* Assignment:
Using the records underneath, tally the lines where the word "well" appears and please give only the count.

* Stored data:

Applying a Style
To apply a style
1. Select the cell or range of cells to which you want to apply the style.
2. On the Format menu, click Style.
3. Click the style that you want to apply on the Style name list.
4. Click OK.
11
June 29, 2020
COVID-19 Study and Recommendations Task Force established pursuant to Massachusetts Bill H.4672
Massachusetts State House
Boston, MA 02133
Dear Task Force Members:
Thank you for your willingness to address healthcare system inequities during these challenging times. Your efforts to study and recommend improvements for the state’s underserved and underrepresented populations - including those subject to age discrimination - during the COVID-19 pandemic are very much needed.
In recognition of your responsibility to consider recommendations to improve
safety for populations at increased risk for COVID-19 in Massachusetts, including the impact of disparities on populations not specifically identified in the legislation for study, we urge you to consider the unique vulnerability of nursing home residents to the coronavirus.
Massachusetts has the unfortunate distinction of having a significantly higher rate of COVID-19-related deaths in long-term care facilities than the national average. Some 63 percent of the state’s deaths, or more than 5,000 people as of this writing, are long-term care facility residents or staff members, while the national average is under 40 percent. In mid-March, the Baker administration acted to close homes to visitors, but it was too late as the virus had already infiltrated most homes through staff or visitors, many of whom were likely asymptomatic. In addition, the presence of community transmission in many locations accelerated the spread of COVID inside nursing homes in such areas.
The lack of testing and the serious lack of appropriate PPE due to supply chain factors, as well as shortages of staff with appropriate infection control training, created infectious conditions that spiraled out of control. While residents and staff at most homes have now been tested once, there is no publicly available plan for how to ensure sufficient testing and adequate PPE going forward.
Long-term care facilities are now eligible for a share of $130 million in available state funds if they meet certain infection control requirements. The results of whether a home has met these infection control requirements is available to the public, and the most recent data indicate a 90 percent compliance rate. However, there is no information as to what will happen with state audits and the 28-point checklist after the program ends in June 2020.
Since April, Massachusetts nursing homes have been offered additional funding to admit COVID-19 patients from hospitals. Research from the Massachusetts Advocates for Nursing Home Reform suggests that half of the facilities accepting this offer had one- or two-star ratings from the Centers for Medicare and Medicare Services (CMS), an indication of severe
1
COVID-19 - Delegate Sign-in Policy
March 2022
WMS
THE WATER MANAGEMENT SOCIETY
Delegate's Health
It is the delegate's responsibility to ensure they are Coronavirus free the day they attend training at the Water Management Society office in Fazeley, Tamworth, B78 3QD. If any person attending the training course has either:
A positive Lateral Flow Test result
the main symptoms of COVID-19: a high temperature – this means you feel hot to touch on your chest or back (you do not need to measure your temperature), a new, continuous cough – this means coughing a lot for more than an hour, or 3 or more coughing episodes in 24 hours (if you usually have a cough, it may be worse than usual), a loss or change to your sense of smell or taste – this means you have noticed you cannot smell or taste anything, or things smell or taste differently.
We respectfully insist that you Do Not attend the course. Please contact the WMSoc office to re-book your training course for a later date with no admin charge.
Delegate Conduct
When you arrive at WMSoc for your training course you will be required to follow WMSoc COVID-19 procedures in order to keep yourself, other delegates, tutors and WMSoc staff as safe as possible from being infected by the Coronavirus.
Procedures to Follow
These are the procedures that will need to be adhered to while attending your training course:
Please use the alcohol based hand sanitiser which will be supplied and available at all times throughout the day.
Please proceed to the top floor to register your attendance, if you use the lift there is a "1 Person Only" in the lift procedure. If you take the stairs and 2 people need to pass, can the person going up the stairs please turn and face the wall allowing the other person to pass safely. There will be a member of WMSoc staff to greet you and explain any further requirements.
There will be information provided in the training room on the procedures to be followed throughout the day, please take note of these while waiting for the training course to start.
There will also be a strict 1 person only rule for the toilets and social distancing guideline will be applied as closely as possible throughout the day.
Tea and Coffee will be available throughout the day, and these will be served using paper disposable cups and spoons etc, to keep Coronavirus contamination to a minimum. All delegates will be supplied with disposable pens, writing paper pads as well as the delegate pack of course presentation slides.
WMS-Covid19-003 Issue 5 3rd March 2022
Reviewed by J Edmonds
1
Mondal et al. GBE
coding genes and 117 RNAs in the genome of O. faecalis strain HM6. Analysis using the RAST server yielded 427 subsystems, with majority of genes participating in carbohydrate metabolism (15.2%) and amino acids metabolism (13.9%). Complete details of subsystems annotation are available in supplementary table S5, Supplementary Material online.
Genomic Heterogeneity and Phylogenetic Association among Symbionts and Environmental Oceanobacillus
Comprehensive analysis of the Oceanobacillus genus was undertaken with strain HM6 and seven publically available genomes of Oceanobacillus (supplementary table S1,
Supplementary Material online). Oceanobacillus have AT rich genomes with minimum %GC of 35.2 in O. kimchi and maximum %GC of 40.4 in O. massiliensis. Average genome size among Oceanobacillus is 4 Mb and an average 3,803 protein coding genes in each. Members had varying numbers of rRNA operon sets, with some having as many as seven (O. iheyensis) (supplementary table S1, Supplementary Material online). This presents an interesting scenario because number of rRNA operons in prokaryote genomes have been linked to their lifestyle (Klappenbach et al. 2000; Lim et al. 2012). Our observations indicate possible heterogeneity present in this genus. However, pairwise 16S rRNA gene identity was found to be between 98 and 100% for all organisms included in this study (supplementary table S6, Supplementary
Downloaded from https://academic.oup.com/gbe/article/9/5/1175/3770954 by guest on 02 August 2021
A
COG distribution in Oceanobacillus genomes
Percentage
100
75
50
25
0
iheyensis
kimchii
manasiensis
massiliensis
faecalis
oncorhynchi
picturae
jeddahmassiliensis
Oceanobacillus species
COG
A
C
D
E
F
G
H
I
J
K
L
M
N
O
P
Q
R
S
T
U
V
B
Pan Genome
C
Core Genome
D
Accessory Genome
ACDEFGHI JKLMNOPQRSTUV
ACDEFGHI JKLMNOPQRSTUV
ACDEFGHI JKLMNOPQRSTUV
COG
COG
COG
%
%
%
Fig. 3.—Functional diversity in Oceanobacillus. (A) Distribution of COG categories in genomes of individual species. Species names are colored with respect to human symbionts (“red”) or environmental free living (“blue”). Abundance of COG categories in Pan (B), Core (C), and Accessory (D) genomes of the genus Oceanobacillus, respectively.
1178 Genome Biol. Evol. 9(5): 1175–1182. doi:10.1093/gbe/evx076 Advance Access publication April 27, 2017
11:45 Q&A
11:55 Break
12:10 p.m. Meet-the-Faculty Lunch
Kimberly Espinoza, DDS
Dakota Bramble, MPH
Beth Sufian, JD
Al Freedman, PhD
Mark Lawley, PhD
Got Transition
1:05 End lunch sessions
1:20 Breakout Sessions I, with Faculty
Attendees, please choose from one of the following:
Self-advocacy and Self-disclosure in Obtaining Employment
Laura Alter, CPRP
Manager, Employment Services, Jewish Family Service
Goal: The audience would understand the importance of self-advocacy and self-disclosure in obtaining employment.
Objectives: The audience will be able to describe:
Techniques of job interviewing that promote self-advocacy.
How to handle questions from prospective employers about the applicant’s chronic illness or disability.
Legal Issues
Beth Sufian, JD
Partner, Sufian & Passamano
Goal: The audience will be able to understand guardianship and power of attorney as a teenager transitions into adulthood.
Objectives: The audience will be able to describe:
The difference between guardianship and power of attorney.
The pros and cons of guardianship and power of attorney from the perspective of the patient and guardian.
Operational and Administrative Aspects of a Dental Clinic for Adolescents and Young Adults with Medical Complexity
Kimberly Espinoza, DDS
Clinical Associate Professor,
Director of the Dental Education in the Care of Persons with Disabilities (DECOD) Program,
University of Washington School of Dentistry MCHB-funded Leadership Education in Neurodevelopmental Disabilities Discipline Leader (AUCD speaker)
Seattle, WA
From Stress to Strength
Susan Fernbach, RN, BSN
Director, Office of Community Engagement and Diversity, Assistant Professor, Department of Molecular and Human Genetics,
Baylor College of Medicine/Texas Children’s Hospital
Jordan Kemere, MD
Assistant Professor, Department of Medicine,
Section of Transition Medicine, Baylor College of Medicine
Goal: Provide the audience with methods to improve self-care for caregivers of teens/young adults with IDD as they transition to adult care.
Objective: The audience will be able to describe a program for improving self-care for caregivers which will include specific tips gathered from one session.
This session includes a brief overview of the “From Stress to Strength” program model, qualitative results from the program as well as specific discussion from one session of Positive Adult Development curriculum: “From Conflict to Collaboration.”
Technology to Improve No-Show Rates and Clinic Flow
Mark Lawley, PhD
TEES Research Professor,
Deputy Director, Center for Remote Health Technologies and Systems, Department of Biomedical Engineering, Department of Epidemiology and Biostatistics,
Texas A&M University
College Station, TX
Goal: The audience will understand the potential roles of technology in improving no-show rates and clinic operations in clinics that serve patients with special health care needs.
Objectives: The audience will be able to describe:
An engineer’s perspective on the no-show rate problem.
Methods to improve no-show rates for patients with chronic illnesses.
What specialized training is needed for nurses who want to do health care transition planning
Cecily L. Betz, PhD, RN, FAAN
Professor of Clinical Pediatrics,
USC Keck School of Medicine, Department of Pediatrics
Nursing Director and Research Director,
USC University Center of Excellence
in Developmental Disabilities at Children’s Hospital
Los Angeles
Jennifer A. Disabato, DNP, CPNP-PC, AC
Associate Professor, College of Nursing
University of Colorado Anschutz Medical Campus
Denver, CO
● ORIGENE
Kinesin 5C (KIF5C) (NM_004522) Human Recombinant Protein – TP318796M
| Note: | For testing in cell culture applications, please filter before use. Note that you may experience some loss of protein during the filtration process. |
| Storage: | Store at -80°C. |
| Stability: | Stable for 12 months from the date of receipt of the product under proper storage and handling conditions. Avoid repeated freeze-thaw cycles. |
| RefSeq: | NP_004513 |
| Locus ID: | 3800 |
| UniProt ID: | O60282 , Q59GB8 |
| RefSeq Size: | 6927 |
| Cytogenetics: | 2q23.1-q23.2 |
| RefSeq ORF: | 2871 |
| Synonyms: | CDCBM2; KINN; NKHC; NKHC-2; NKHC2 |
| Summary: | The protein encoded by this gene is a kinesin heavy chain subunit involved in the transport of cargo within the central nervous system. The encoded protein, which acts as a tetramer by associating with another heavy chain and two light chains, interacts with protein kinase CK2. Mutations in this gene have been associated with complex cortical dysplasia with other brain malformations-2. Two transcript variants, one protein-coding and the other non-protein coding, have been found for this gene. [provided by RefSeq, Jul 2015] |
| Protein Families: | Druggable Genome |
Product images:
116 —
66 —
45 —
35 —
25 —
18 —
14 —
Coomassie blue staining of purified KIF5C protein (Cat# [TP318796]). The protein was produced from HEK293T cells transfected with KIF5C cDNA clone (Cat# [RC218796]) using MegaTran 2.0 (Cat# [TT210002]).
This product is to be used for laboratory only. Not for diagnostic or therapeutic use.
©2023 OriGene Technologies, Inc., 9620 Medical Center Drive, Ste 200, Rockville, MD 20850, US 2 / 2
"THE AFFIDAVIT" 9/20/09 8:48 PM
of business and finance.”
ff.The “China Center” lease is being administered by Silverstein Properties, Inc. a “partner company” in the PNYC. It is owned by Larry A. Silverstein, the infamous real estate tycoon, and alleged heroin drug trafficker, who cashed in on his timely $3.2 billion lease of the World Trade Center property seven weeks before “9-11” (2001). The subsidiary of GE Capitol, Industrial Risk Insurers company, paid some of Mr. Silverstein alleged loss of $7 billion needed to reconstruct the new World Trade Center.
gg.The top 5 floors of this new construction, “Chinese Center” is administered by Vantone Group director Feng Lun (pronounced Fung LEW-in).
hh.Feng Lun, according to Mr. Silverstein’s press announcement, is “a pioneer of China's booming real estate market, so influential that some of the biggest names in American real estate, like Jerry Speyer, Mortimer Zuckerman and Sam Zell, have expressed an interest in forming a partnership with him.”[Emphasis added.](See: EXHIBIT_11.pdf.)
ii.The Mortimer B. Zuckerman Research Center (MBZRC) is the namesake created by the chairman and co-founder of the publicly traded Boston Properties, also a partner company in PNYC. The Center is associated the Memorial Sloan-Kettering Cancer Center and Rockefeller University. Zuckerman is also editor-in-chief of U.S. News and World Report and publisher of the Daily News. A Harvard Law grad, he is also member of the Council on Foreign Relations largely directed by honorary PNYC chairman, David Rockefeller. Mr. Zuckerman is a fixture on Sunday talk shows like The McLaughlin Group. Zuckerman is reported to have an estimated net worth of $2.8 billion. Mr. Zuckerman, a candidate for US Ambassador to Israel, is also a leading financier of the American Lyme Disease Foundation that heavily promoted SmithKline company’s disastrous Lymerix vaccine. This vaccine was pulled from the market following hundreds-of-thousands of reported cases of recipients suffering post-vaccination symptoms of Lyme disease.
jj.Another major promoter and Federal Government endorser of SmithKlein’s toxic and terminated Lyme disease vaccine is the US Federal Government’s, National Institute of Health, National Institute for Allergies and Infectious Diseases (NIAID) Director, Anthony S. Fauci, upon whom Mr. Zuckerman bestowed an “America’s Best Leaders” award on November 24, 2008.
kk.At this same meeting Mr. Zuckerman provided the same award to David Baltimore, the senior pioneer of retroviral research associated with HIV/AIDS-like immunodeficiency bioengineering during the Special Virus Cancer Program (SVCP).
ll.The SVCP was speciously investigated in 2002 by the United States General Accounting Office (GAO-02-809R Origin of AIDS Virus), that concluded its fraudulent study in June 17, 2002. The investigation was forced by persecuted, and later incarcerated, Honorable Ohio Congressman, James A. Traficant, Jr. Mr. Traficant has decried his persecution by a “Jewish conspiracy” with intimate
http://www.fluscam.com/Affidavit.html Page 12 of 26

* Result of this task:
3